Gnomock is not the only project that aims to simplify integration and end-to-end testing by using ephemeral docker containers:

  • testcontainers/testcontainers-go
  • ory/dockertest

These projects are amazing, and they give plenty of flexibility and power to their users. There are many things that are possible with them, but are impossible with Gnomock. Still, below is a short list of things that sometimes give Gnomock an advantage:

  • Gnomock tries to provide a batteries-included solution. Gnomock has a growing number of Presets, each one implementing an integration with a popular external service. For every Preset, there already is a number of "invisible" utilities that transparently relieve you from implementing them yourself:
    • Built-in health check function that you don't even need to know it exists. It makes sure you only get control over a container when it is ready to use.
    • Wrappers for some of the configuration exposed by the container, such as default username/password. You can easily provide your own credentials to connect to the container.
    • Seed data ingestion for your convenience. Sometimes you just need to make sure your queries work given some data. Gnomock puts your data in there with a single line of code. Sometimes you only test a program that consumes messages from Kafka, and Gnomock produces the messages for you with another line of code.
  • Simple API that does not expose anything that happens "under the hood" most of the time. Yet Gnomock allows some additional configuration and custom Preset implementation whenever necessary.
  • Gnomock's vision includes being useful not only in Go projects, but in any projects via HTTP. It already supports almost all its features over HTTP layer, has a clear OpenAPI spec, and even a proof of concept wrapper in Python.
  • Gnomock has a friendly garden gnome mascot😻


Tests with Gnomock take too long and time-out eventually

It happens a lot locally if your internet isn't fast enough to pull docker images used in tests. In CI, such as in Github Actions, the images are downloaded very quickly. To work around this issue locally, pull the image manually before running the tests. You only need to do it once, the images stay in local cache until deleted. For example, to pull Postgres 11 image, run:

docker pull postgres:11

Tests time-out even when the image exists locally

It can happen if the containers can't become ready to use before they time out. By default, Gnomock uses fairly high timeouts for new containers (for starting and for setting them up). If you choose to change default timeout using WithTimeout (timeout in HTTP), it is possible that the values you choose are too short.
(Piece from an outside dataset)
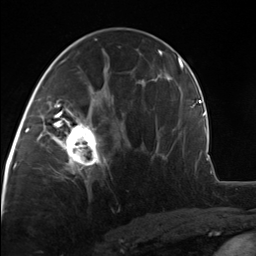
Breast MRI, one axial slice; slice 70 of 124 in the series (ordered by position); cropped to one breast; dynamic contrast-enhanced series, time point 2 of 7 at this slice position (early post-contrast); 3 T; TE 1.8 ms, TR 4.7 ms; 1.3 mm slice thickness; 256 × 256 image matrix, field of view 150 × 150 mm. Female patient.
Annotated regions visible in this slice (semi-automatic segmentation, software-assisted and operator-edited):
- enhancing-tissue mask used for the functional tumour volume (all voxels passing the contrast-enhancement thresholds inside the analysis volume; usually the tumour): bounding box [x1, y1, x2, y2] px = [51, 110, 106, 175]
Tests pass when run one-by-one, and fail when run in parallel

It happens when you try to start up a lot of containers at the same time. The system, especially in CI environments such as Github Actions, cannot handle the load, and containers fail to become healthy before they time-out. That's the reason Gnomock has a few separate build jobs, each running only a small subset of tests, one package at a time.
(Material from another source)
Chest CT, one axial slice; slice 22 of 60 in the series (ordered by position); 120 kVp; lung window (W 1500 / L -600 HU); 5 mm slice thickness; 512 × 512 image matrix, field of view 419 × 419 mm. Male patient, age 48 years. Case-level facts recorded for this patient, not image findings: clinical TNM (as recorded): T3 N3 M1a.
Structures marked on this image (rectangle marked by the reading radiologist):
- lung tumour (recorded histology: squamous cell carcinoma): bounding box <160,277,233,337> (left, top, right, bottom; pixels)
Containers fail to setup with a "File not found" error

If you run gnomock as a server, you need to make sure the files you use in your setup are available inside gnomock container. Use -v $(pwd):$(pwd) argument to docker run to mount the current working directory under the same path inside the gnomock container. If you prefer to keep a permanent gnomock container running, you can mount your entire $HOME directory (or any other directory where you keep the code).